Start of TASK INPUT

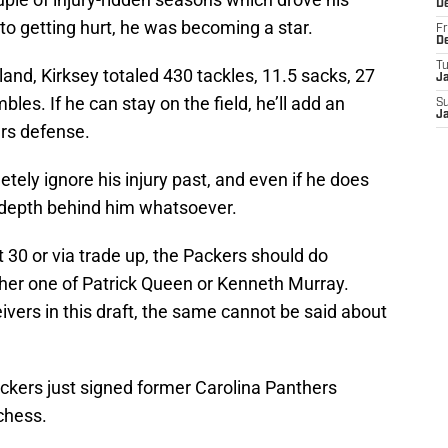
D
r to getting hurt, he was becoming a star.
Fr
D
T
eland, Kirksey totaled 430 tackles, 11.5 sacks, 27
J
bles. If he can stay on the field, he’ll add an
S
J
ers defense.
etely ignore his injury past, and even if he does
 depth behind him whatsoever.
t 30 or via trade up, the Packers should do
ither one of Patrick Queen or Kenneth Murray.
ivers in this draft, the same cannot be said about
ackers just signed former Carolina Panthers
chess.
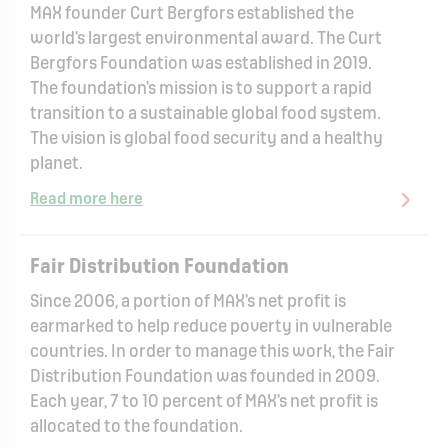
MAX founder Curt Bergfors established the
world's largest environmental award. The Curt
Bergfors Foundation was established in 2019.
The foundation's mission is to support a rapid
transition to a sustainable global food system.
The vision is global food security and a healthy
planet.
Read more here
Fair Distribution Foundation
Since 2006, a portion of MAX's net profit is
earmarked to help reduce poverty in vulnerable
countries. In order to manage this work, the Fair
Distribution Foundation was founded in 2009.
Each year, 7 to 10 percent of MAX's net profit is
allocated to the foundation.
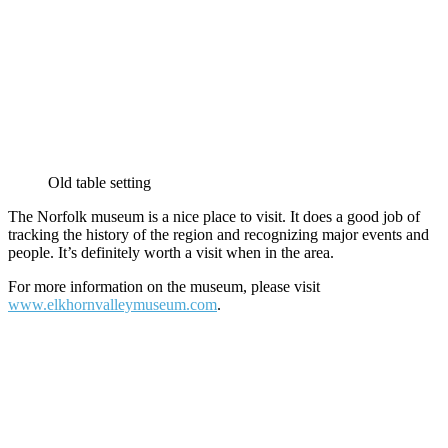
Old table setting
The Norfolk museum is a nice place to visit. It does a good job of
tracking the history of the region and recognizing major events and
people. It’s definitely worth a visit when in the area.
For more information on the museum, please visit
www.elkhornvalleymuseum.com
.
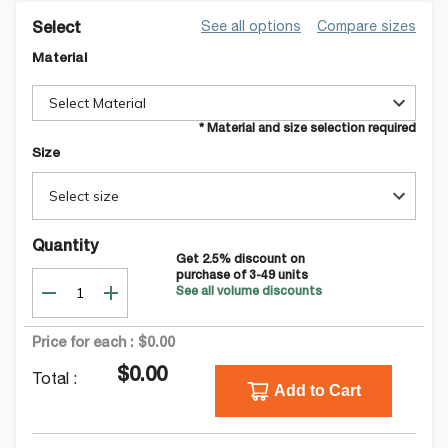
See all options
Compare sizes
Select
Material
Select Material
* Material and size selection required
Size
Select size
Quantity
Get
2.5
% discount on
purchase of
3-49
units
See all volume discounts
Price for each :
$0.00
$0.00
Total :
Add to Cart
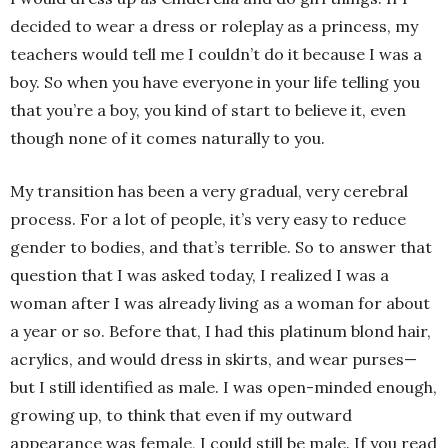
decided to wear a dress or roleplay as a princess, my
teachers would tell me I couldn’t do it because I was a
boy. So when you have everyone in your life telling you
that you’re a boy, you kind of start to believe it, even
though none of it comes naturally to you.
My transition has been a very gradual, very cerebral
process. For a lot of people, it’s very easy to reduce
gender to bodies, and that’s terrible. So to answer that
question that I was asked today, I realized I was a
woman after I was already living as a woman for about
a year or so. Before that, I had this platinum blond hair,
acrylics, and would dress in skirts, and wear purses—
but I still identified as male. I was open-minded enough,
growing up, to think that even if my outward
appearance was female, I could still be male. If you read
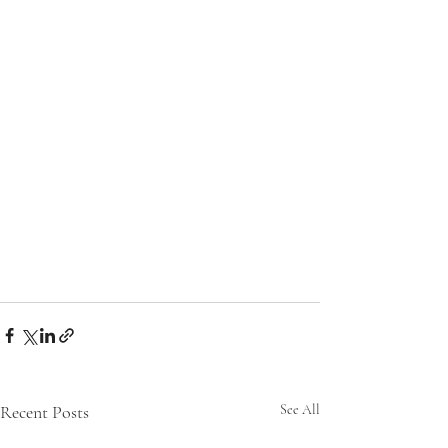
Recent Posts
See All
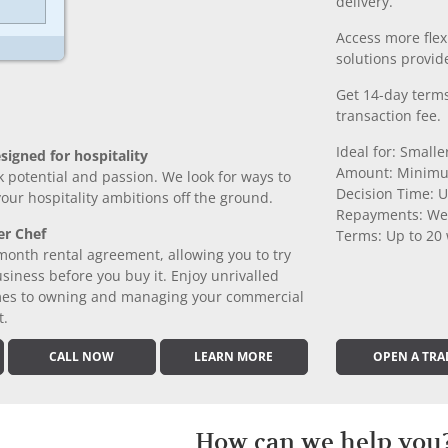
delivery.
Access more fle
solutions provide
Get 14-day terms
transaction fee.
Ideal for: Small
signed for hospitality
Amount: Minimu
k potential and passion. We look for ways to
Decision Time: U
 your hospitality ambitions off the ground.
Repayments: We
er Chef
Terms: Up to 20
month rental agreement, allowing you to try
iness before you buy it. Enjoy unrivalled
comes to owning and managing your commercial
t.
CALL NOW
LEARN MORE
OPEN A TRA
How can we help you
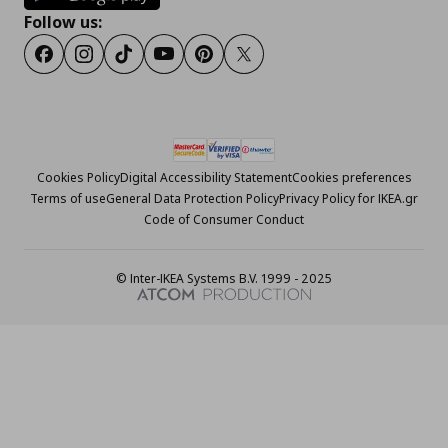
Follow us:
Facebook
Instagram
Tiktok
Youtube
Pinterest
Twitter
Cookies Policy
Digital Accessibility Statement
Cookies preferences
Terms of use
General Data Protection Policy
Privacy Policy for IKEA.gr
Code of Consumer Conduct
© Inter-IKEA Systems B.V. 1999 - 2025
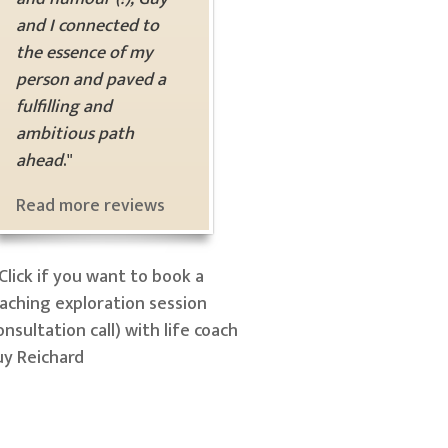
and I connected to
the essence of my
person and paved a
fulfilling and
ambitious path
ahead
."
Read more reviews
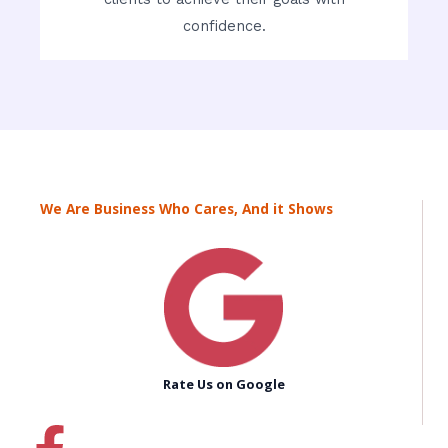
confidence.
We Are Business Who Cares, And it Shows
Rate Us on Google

End of TASK INPUT

**ASSIGNMENT**
Retype the text from every one of the records above word for word, and leave the pictures out of your answer.

**RESPONSE BOX**
D
r to getting hurt, he was becoming a star.
Fr
D
T
eland, Kirksey totaled 430 tackles, 11.5 sacks, 27
J
bles. If he can stay on the field, he’ll add an
S
J
ers defense.
etely ignore his injury past, and even if he does
 depth behind him whatsoever.
t 30 or via trade up, the Packers should do
ither one of Patrick Queen or Kenneth Murray.
ivers in this draft, the same cannot be said about
ackers just signed former Carolina Panthers
chess.
MAX founder Curt Bergfors established the
world's largest environmental award. The Curt
Bergfors Foundation was established in 2019.
The foundation's mission is to support a rapid
transition to a sustainable global food system.
The vision is global food security and a healthy
planet.
Read more here
Fair Distribution Foundation
Since 2006, a portion of MAX's net profit is
earmarked to help reduce poverty in vulnerable
countries. In order to manage this work, the Fair
Distribution Foundation was founded in 2009.
Each year, 7 to 10 percent of MAX's net profit is
allocated to the foundation.
Old table setting
The Norfolk museum is a nice place to visit. It does a good job of
tracking the history of the region and recognizing major events and
people. It’s definitely worth a visit when in the area.
For more information on the museum, please visit
www.elkhornvalleymuseum.com
.
See all options
Compare sizes
Select
Material
Select Material
* Material and size selection required
Size
Select size
Quantity
Get
2.5
% discount on
purchase of
3-49
units
See all volume discounts
Price for each :
$0.00
$0.00
Total :
Add to Cart
decided to wear a dress or roleplay as a princess, my
teachers would tell me I couldn’t do it because I was a
boy. So when you have everyone in your life telling you
that you’re a boy, you kind of start to believe it, even
though none of it comes naturally to you.
My transition has been a very gradual, very cerebral
process. For a lot of people, it’s very easy to reduce
gender to bodies, and that’s terrible. So to answer that
question that I was asked today, I realized I was a
woman after I was already living as a woman for about
a year or so. Before that, I had this platinum blond hair,
acrylics, and would dress in skirts, and wear purses—
but I still identified as male. I was open-minded enough,
growing up, to think that even if my outward
appearance was female, I could still be male. If you read
Recent Posts
See All
delivery.
Access more fle
solutions provide
Get 14-day terms
transaction fee.
Ideal for: Small
signed for hospitality
Amount: Minimu
k potential and passion. We look for ways to
Decision Time: U
 your hospitality ambitions off the ground.
Repayments: We
er Chef
Terms: Up to 20
month rental agreement, allowing you to try
iness before you buy it. Enjoy unrivalled
comes to owning and managing your commercial
t.
CALL NOW
LEARN MORE
OPEN A TRA
How can we help you
Follow us:
Facebook
Instagram
Tiktok
Youtube
Pinterest
Twitter
Cookies Policy
Digital Accessibility Statement
Cookies preferences
Terms of use
General Data Protection Policy
Privacy Policy for IKEA.gr
Code of Consumer Conduct
© Inter-IKEA Systems B.V. 1999 - 2025
and I connected to
the essence of my
person and paved a
fulfilling and
ambitious path
ahead
."
Read more reviews
confidence.
We Are Business Who Cares, And it Shows
Rate Us on Google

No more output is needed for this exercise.